Leveraging quantum computing to discover new drugs will most likely not be much different from the current way we use classical computers or artificial intelligence nowadays. Quantum is just another tool in your toolbox – not a panacea. Success in healthcare, or any industry, will still depend on teams with unique insights and the ability to leverage these tools effectively. Regarding privacy, it is true that quantum computers could eventually break current encryption schemes, which is why quantum-safe cryptography is critical. Also, from the technical angle, scaling quantum computers to the order of thousands or millions of logical qubits and improving quantum algorithms are hurdles we’re still navigating.

- Then, to wrap up, we could say that quantum is incredibly exciting, but we must stay realistic about its timeline and challenges ahead.

Absolutely. It will take time before we see widespread commercial applications, especially in healthcare, but the groundwork is being laid now. As investors, we need to stay focused on the long game and with careful diligence, I believe there will be attractive returns to be found. The key is to keep track of the progress and be ready when quantum tech starts delivering real-world value.
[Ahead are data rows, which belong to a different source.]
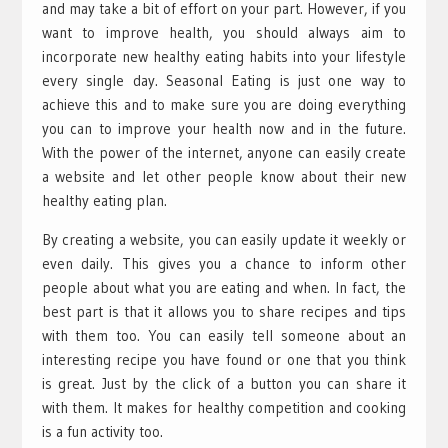
and may take a bit of effort on your part. However, if you
want to improve health, you should always aim to
incorporate new healthy eating habits into your lifestyle
every single day. Seasonal Eating is just one way to
achieve this and to make sure you are doing everything
you can to improve your health now and in the future.
With the power of the internet, anyone can easily create
a website and let other people know about their new
healthy eating plan.
By creating a website, you can easily update it weekly or
even daily. This gives you a chance to inform other
people about what you are eating and when. In fact, the
best part is that it allows you to share recipes and tips
with them too. You can easily tell someone about an
interesting recipe you have found or one that you think
is great. Just by the click of a button you can share it
with them. It makes for healthy competition and cooking
is a fun activity too.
Quantum technology holds immense potential for healthcare and life sciences, but its full realization within the healthcare sector is still years away. With researchers and investors like Theodor Lundberg working tirelessly to bring quantum innovations to life, we may be closer to revolutionary breakthroughs than we think. However, as he emphasizes, it’s essential to approach these investments critically and also with both optimism and realism. We must understand that the true widespread impact of quantum will only be realized in the years to come and will require patience, persistence, and visionary investment.